§ **Work task 1**
Retype the part of the passage on the Wisconsin labor battle that opens with the words containing "The battle in Wisconsin is" and closes with "pay for health-care.".
§ **Work task 2**
List each thing the passage on the Wisconsin labor battle names as something American workers are unable to do.
Given passage START
Some have claimed this as a declaration of war on unions.  The conflict in Wisconsin is merely a recent battle of a war declared 40 years ago by various governors such as Ronald Reagan in California.  Wisconsin is a battle labor is destined to lose.  Not only because anti-unionism dominates Wisconsin politics, but nationally the political pulse is anti-union.  According to a Gallup poll, 48 percent of Americans approve labor unions today, down from nearly 60 percent in 2008 and a high of 75 percent in the 1950s.

There are many reasons unions have become unpopular.  Two important reasons are, first, unions have too often been politically and economically ineffective.  Why pay unions dues and go to meetings when workers lose.  Second, since 1990s workers are 9 times more likely to be fired when they participate in union votes then in the 1950s.  According to Harvard labor economist Richard B. Freeman this is because U.S. “labor laws are broken” and penalties for businesses violating the National Labor Relations Act are too weak.

The battle in Wisconsin is about more than the popularity of labor unions.  It quickly moves beyond the budget crises facing every state in the nation.  The battle in Wisconsin underscores two main issues.  First, the causes of the budget crises; second the inability of American workers to pay their bills, stay-out of credit card debt, pay for their children’s education, secure a retirement, and pay for health-care.

The economic crisis was not caused by the nation’s governors, or its public employees.  A financial collapse and real estate ponzi-fiasco has devastated the nation’s economy and the ability of cities and towns across the nation to generate property taxes to pay for essential public personal.  Thus, the first crucial point to make is the budget crises across the nation must be placed in the context of the great financial crisis.
Given passage END
Record excerpts START
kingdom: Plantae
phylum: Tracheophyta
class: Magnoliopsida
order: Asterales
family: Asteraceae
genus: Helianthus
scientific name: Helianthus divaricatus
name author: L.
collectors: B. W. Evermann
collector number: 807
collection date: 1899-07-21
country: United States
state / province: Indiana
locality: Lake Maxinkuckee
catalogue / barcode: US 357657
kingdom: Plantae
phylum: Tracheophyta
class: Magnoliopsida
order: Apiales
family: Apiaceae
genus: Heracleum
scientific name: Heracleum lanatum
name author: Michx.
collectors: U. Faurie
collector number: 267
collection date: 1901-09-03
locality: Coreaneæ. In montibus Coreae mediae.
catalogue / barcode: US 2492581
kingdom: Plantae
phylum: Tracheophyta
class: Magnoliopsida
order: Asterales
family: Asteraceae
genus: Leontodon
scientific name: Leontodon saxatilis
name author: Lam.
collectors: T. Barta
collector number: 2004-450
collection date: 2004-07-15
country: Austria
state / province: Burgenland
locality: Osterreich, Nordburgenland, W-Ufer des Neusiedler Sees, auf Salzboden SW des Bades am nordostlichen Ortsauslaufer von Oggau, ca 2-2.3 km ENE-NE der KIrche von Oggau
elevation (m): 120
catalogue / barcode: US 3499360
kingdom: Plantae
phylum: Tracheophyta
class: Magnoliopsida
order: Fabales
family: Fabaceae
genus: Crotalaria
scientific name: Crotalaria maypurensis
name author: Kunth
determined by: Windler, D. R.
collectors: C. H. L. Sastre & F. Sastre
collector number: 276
Record excerpts END
§ **Task output 1**
The battle in Wisconsin is about more than the popularity of labor unions.  It quickly moves beyond the budget crises facing every state in the nation.  The battle in Wisconsin underscores two main issues.  First, the causes of the budget crises; second the inability of American workers to pay their bills, stay-out of credit card debt, pay for their children’s education, secure a retirement, and pay for health-care.

§ **Task output 2**
- Pay their bills
- Stay out of credit card debt
- Pay for their children's education
- Secure a retirement
- Pay for health care